TASK REQUIREMENTS ::
Take nothing but the lines from the one with "Seda Bakan’dan olay" through the one with "Botas de nieve cortas Adidas Adipu" in the entries below, both ends kept, and return them exactly with pictures left out.

SOURCE DATA ::
__________

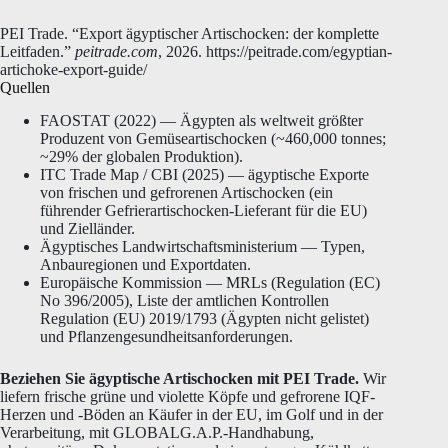
PEI Trade. “Export ägyptischer Artischocken: der komplette
Leitfaden.”
peitrade.com
, 2026. https://peitrade.com/egyptian-
artichoke-export-guide/
Quellen
FAOSTAT (2022) — Ägypten als weltweit größter
Produzent von Gemüseartischocken (~460,000 tonnes;
~29% der globalen Produktion).
ITC Trade Map / CBI (2025) — ägyptische Exporte
von frischen und gefrorenen Artischocken (ein
führender Gefrierartischocken-Lieferant für die EU)
und Zielländer.
Ägyptisches Landwirtschaftsministerium — Typen,
Anbauregionen und Exportdaten.
Europäische Kommission — MRLs (Regulation (EC)
No 396/2005), Liste der amtlichen Kontrollen
Regulation (EU) 2019/1793 (Ägypten nicht gelistet)
und Pflanzengesundheitsanforderungen.
Beziehen Sie ägyptische Artischocken mit PEI Trade.
Wir
liefern frische grüne und violette Köpfe und gefrorene IQF-
Herzen und -Böden an Käufer in der EU, im Golf und in der
Verarbeitung, mit GLOBALG.A.P.-Handhabung,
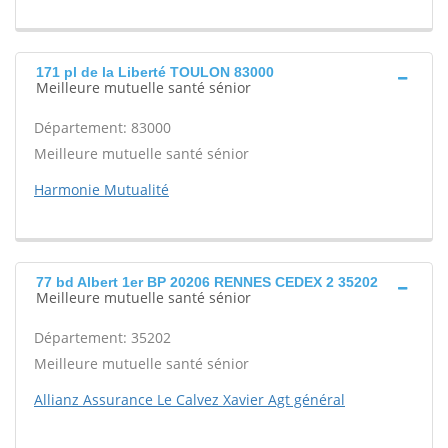
171 pl de la Liberté TOULON 83000
Meilleure mutuelle santé sénior
Département: 83000
Meilleure mutuelle santé sénior
Harmonie Mutualité
77 bd Albert 1er BP 20206 RENNES CEDEX 2 35202
Meilleure mutuelle santé sénior
Département: 35202
Meilleure mutuelle santé sénior
Allianz Assurance Le Calvez Xavier Agt général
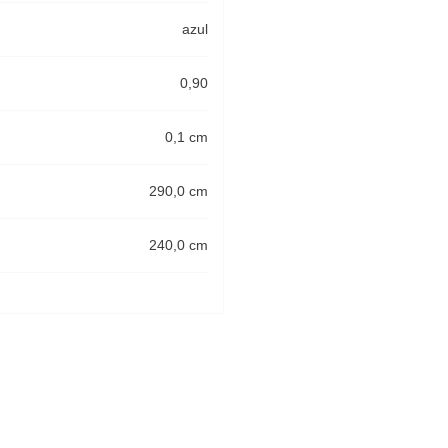
azul
0,90
0,1 cm
290,0 cm
240,0 cm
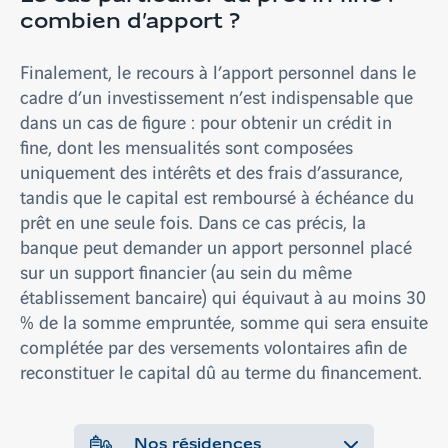
combien d’apport ?
Finalement, le recours à l’apport personnel dans le
cadre d’un investissement n’est indispensable que
dans un cas de figure : pour obtenir un crédit in
fine, dont les mensualités sont composées
uniquement des intérêts et des frais d’assurance,
tandis que le capital est remboursé à échéance du
prêt en une seule fois. Dans ce cas précis, la
banque peut demander un apport personnel placé
sur un support financier (au sein du même
établissement bancaire) qui équivaut à au moins 30
% de la somme empruntée, somme qui sera ensuite
complétée par des versements volontaires afin de
reconstituer le capital dû au terme du financement.
Nos résidences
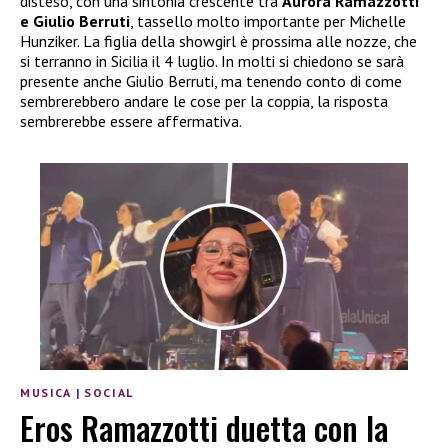
disteso, con una sintonia crescente tra
Aurora Ramazzotti
e Giulio Berruti
, tassello molto importante per Michelle
Hunziker. La figlia della showgirl è prossima alle nozze, che
si terranno in Sicilia il 4 luglio. In molti si chiedono se sarà
presente anche Giulio Berruti, ma tenendo conto di come
sembrerebbero andare le cose per la coppia, la risposta
sembrerebbe essere affermativa.
MUSICA
|
SOCIAL
Eros Ramazzotti duetta con la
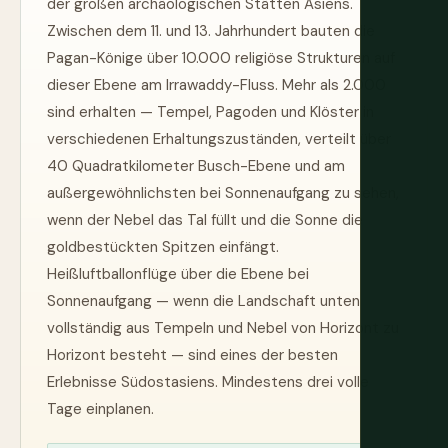
der großen archäologischen Stätten Asiens.
Zwischen dem 11. und 13. Jahrhundert bauten die
Pagan-Könige über 10.000 religiöse Strukturen auf
dieser Ebene am Irrawaddy-Fluss. Mehr als 2.000
sind erhalten — Tempel, Pagoden und Klöster in
verschiedenen Erhaltungszuständen, verteilt über
40 Quadratkilometer Busch-Ebene und am
außergewöhnlichsten bei Sonnenaufgang zu sehen,
wenn der Nebel das Tal füllt und die Sonne die
goldbestückten Spitzen einfängt.
Heißluftballonflüge über die Ebene bei
Sonnenaufgang — wenn die Landschaft unten
vollständig aus Tempeln und Nebel von Horizont zu
Horizont besteht — sind eines der besten
Erlebnisse Südostasiens. Mindestens drei volle
Tage einplanen.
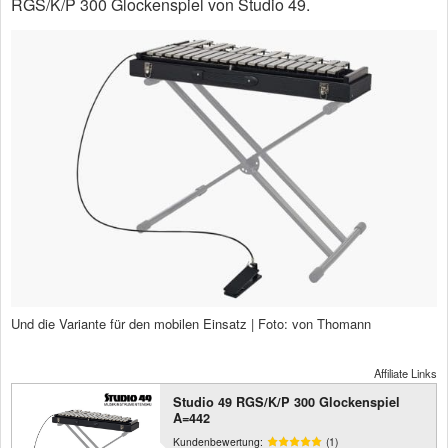
RGS/K/P 300 Glockenspiel von Studio 49.
Und die Variante für den mobilen Einsatz | Foto: von Thomann
Affiliate Links
Studio 49 RGS/K/P 300 Glockenspiel
A=442
Kundenbewertung:
(1)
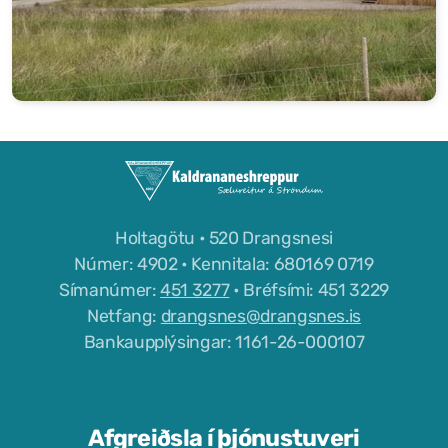
Holtagötu • 520 Drangsnesi
Númer: 4902 • Kennitala: 680169 0719
Símanúmer:
451 3277
• Bréfsími: 451 3229
Netfang:
drangsnes@drangsnes.is
Bankaupplýsingar: 1161-26-000107
Afgreiðsla í þjónustuveri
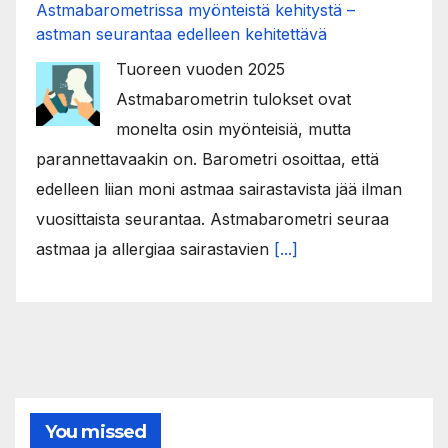
Astmabarometrissa myönteistä kehitystä –
astman seurantaa edelleen kehitettävä
Tuoreen vuoden 2025
Astmabarometrin tulokset ovat
monelta osin myönteisiä, mutta
parannettavaakin on. Barometri osoittaa, että
edelleen liian moni astmaa sairastavista jää ilman
vuosittaista seurantaa. Astmabarometri seuraa
astmaa ja allergiaa sairastavien
[...]
You missed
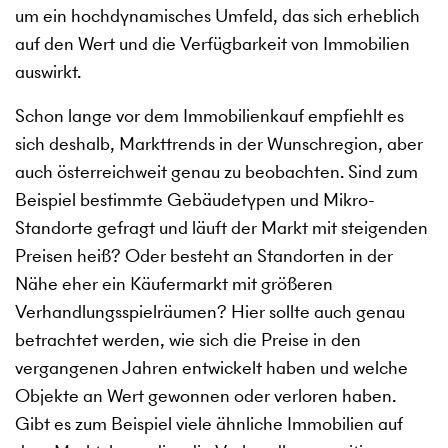
um ein hochdynamisches Umfeld, das sich erheblich
auf den Wert und die Verfügbarkeit von Immobilien
auswirkt.
Schon lange vor dem Immobilienkauf empfiehlt es
sich deshalb, Markttrends in der Wunschregion, aber
auch österreichweit genau zu beobachten. Sind zum
Beispiel bestimmte Gebäudetypen und Mikro-
Standorte gefragt und läuft der Markt mit steigenden
Preisen heiß? Oder besteht an Standorten in der
Nähe eher ein Käufermarkt mit größeren
Verhandlungsspielräumen? Hier sollte auch genau
betrachtet werden, wie sich die Preise in den
vergangenen Jahren entwickelt haben und welche
Objekte an Wert gewonnen oder verloren haben.
Gibt es zum Beispiel viele ähnliche Immobilien auf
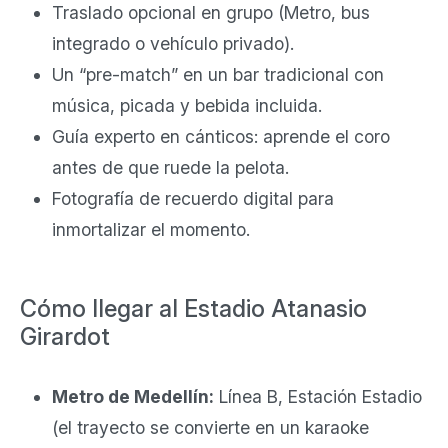
Traslado opcional en grupo (Metro, bus
integrado o vehículo privado).
Un “pre-match” en un bar tradicional con
música, picada y bebida incluida.
Guía experto en cánticos: aprende el coro
antes de que ruede la pelota.
Fotografía de recuerdo digital para
inmortalizar el momento.
Cómo llegar al Estadio Atanasio
Girardot
Metro de Medellín:
Línea B, Estación Estadio
(el trayecto se convierte en un karaoke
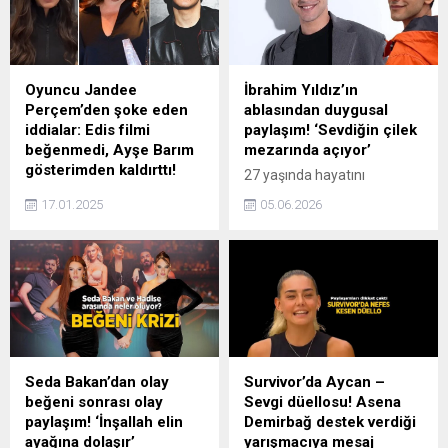
dışı yaşamla ilgili
açıklamaları ele alındı.
Solaker, Güney'in sıra dışı
tahminlerinin, 'Simpsonlar
gibi geleceği öngören
Oyuncu Jandee
İbrahim Yıldız’ın
ifadeler' içerdiğini belirtti.
Perçem’den şoke eden
ablasından duygusal
Amerika'da çekilen UFO
iddialar: Edis filmi
paylaşım! ‘Sevdiğin çilek
görüntüleri ve astrolog
beğenmedi, Ayşe Barım
mezarında açıyor’
Mahfuz Bayram'ın uzaylı
gösterimden kaldırttı!
27 yaşında hayatını
temasıyla ilgili tahminlerinin
Yapımcı ve oyuncu Jandae
kaybeden genç oyuncu
Güney'in görüşleriyle
17.01.2025
05.06.2026
Perçem, başrolünü şarkıcı
İbrahim Yıldız'ın acılı ablası
örtüştüğü ifade...
Edis ile paylaştığı Alya filmi
Ela Altınay kardeşini
hakkında dikkat çeken
anmaya devam ediyor. Abla
iddialarda bulundu. Perçem,
Altınay, kardeşinin mezarını
Edis'in filmde kendini
ziyaret ettiği anları duygu
beğenmediğini ve bunun
yüklü sözlerle paylaştı.
üzerine Ayşe Barım'ın
dağıtımcıyı aradığını,
dağıtımcının ise Barım’dan
Seda Bakan’dan olay
Survivor’da Aycan –
korktuğu için filmi vizyondan
beğeni sonrası olay
Sevgi düellosu! Asena
çekmeyi düşündüğünü öne
paylaşım! ‘İnşallah elin
Demirbağ destek verdiği
sürdü. Perçem, O kadar
ayağına dolaşır’
yarışmacıya mesaj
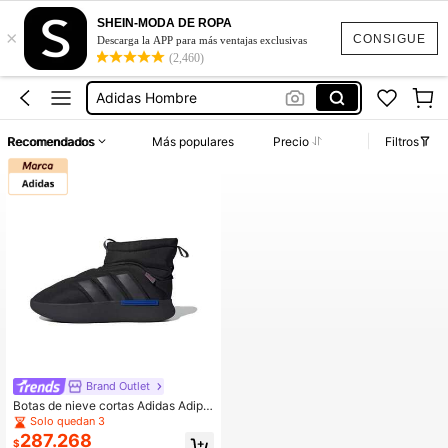
Vestidos Elegantes Para Fiesta
SHEIN-MODA DE ROPA
×
Adidas
CONSIGUE
Descarga la APP para más ventajas exclusivas
(2,460)
Adidas Mujer
Adidas Hombre
Vestidos
Recomendados
Más populares
Precio
Filtros
Vestidos Elegantes Para Fiesta
Adidas
Brand Outlet
Botas de nieve cortas Adidas Adipu
ff, cálidas, duraderas, antideslizante
Solo quedan 3
s y cómodas, unisex, color negro
287.268
$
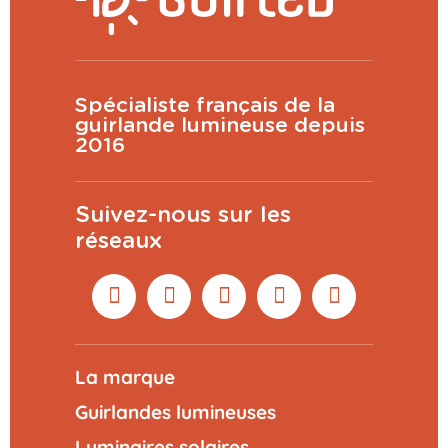
Spécialiste français de la
guirlande lumineuse depuis
2016
Suivez-nous sur les
réseaux
La marque
Guirlandes lumineuses
Luminaires solaires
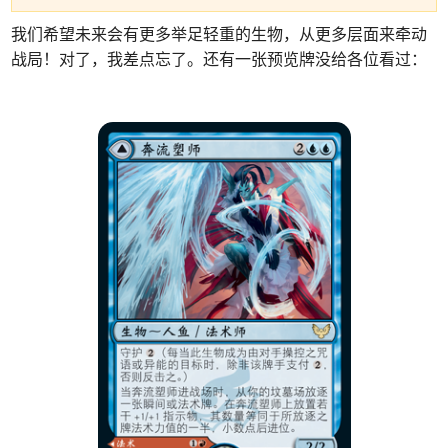
我们希望未来会有更多举足轻重的生物，从更多层面来牵动
战局！对了，我差点忘了。还有一张预览牌没给各位看过：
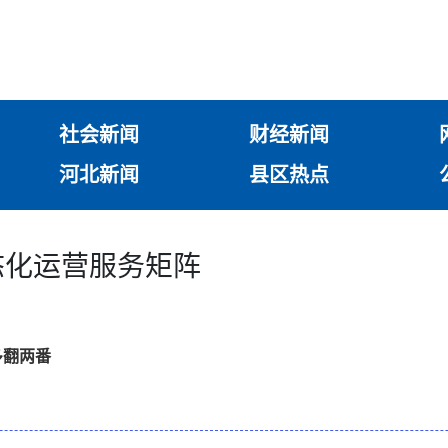
社会新闻
财经新闻
河北新闻
县区热点
态化运营服务矩阵
多翻两番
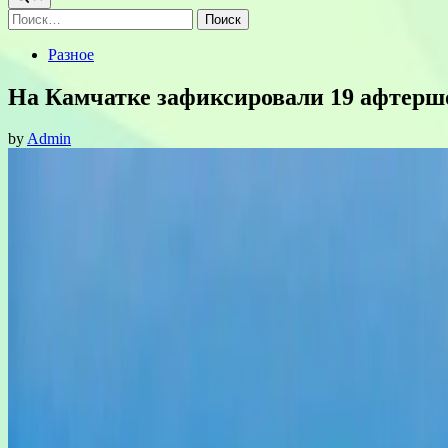
Найти:
Posted
Разное
in
На Камчатке зафиксировали 19 афтершо
by
Admin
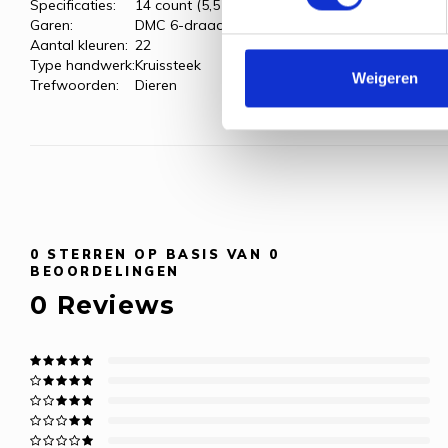
Specificaties:
14 count (5,5 kr/cm)
Garen:
DMC 6-draads borduurgaren
Aantal kleuren:
22
Type handwerk:
Kruissteek
Weigeren
Trefwoorden:
Dieren
0
STERREN OP BASIS VAN
0
BEOORDELINGEN
0
Reviews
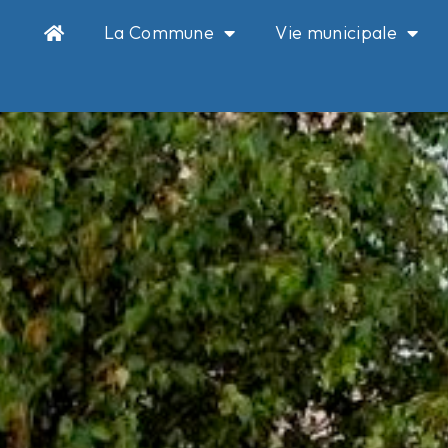
La Commune
Vie municipale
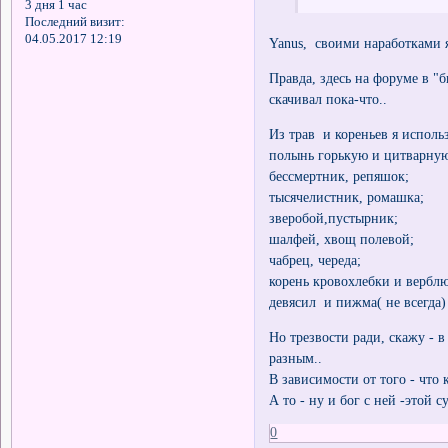
3 дня 1 час
Последний визит:
04.05.2017 12:19
Yanus, своими наработками я
Правда, здесь на форуме в "
скачивал пока-что..
Из трав и кореньев я исполь
полынь горькую и цитварну
бессмертник, репяшок;
тысячелистник, ромашка;
зверобой,пустырник;
шалфей, хвощ полевой;
чабрец, череда;
корень кровохлебки и вербл
девясил и пижма( не всегда)
Но трезвости ради, скажу - в
разным..
В зависимости от того - что 
А то - ну и бог с ней -этой 
0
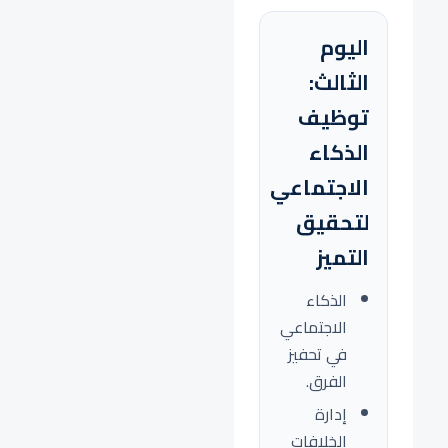
اليوم
الثالث:
توظيف
الذكاء
الاجتماعي
لتحقيق
التميز
الذكاء
الاجتماعي
في تحفيز
الفرق.
إدارة
الخلافات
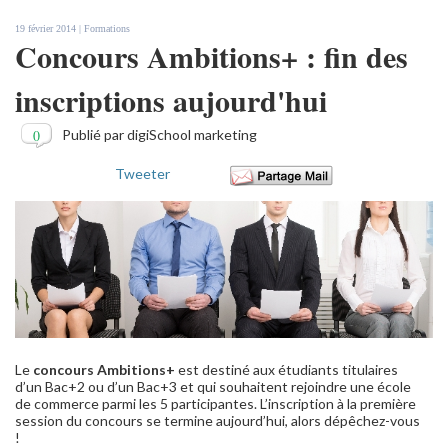
19 février 2014 |
Formations
Concours Ambitions+ : fin des
inscriptions aujourd'hui
0
Publié par digiSchool marketing
Tweeter
Le
concours Ambitions+
est destiné aux étudiants titulaires
d’un Bac+2 ou d’un Bac+3 et qui souhaitent rejoindre une école
de commerce parmi les 5 participantes. L’inscription à la première
session du concours se termine aujourd’hui, alors dépêchez-vous
!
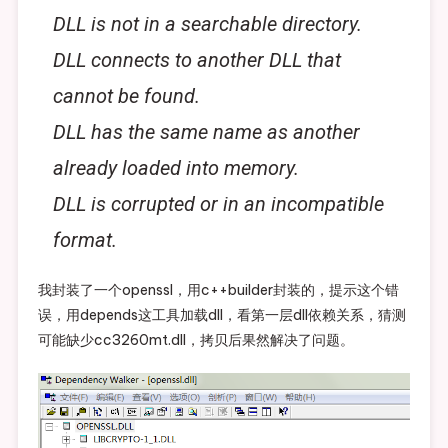
DLL is not in a searchable directory.
DLL connects to another DLL that
cannot be found.
DLL has the same name as another
already loaded into memory.
DLL is corrupted or in an incompatible
format.
我封装了一个openssl，用c++builder封装的，提示这个错
误，用depends这工具加载dll，看第一层dll依赖关系，猜测
可能缺少cc3260mt.dll，拷贝后果然解决了问题。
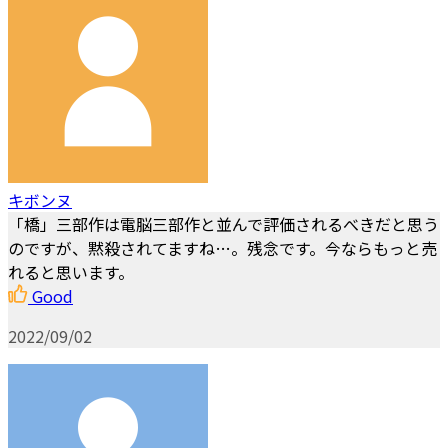
キボンヌ
「橋」三部作は電脳三部作と並んで評価されるべきだと思う
のですが、黙殺されてますね…。残念です。今ならもっと売
れると思います。
Good
2022/09/02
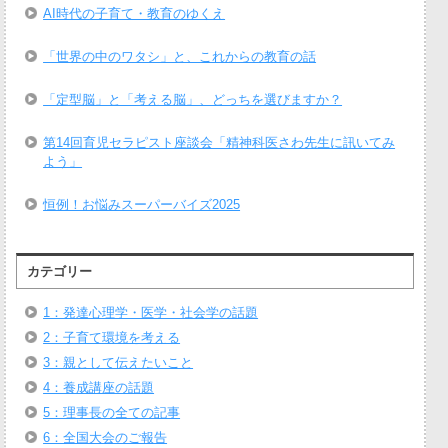
AI時代の子育て・教育のゆくえ
「世界の中のワタシ」と、これからの教育の話
「定型脳」と「考える脳」、どっちを選びますか？
第14回育児セラピスト座談会「精神科医さわ先生に訊いてみ
よう」
恒例！お悩みスーパーバイズ2025
カテゴリー
1：発達心理学・医学・社会学の話題
2：子育て環境を考える
3：親として伝えたいこと
4：養成講座の話題
5：理事長の全ての記事
6：全国大会のご報告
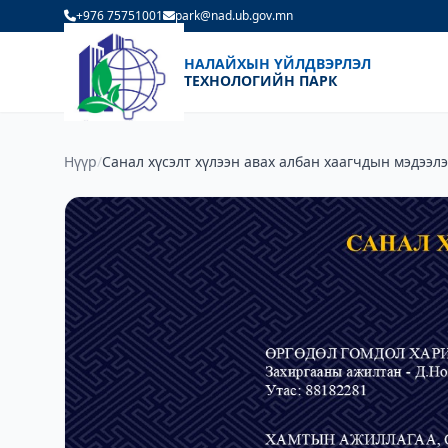
+976 75751001
park@nad.ub.gov.mn
НАЛАЙХЫН ҮЙЛДВЭРЛЭЛ
ТЕХНОЛОГИЙН ПАРК
Нүүр
/
Санал хүсэлт хүлээн авах албан хаагчдын мэдээл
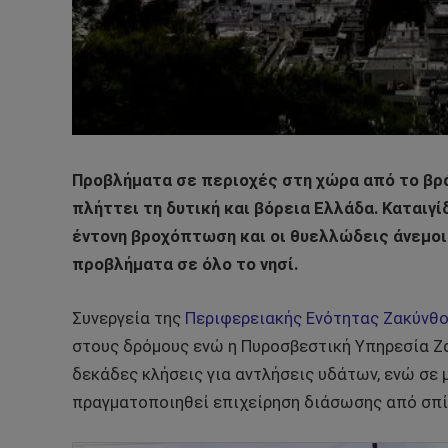
Προβλήματα σε περιοχές στη χώρα από το βρ
πλήττει τη δυτική και βόρεια Ελλάδα. Καταιγί
έντονη βροχόπτωση και οι θυελλώδεις άνεμο
προβλήματα σε όλο το νησί.
Συνεργεία της
Περιφερειακής Ενότητας Ζακύνθ
στους δρόμους ενώ η Πυροσβεστική Υπηρεσία Ζα
δεκάδες κλήσεις για αντλήσεις υδάτων, ενώ σε
πραγματοποιηθεί επιχείρηση διάσωσης από σπίτ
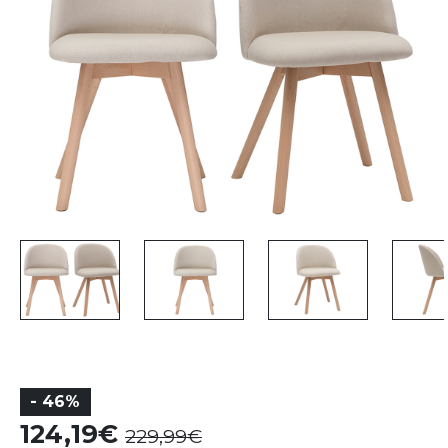
- 46%
124,19
229,99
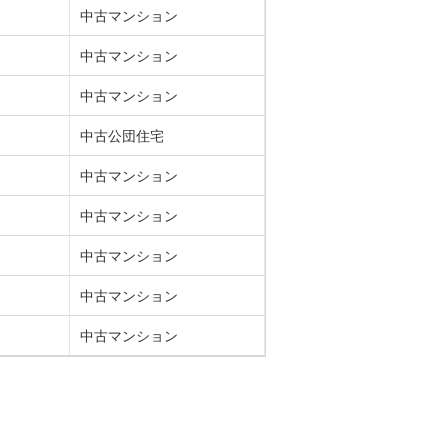
中古マンション
中古マンション
中古マンション
中古公団住宅
中古マンション
中古マンション
中古マンション
中古マンション
中古マンション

__________

EXPECTED ANSWER ::
Seda Bakan’dan olay
Survivor’da Aycan –
korktuğu için filmi vizyondan
beğeni sonrası olay
Sevgi düellosu! Asena
çekmeyi düşündüğünü öne
paylaşım! ‘İnşallah elin
Demirbağ destek verdiği
sürdü. Perçem, O kadar
ayağına dolaşır’
yarışmacıya mesaj
Vestidos Elegantes Para Fiesta
SHEIN-MODA DE ROPA
×
Adidas
CONSIGUE
Descarga la APP para más ventajas exclusivas
(2,460)
Adidas Mujer
Adidas Hombre
Vestidos
Recomendados
Más populares
Precio
Filtros
Vestidos Elegantes Para Fiesta
Adidas
Brand Outlet
Botas de nieve cortas Adidas Adipu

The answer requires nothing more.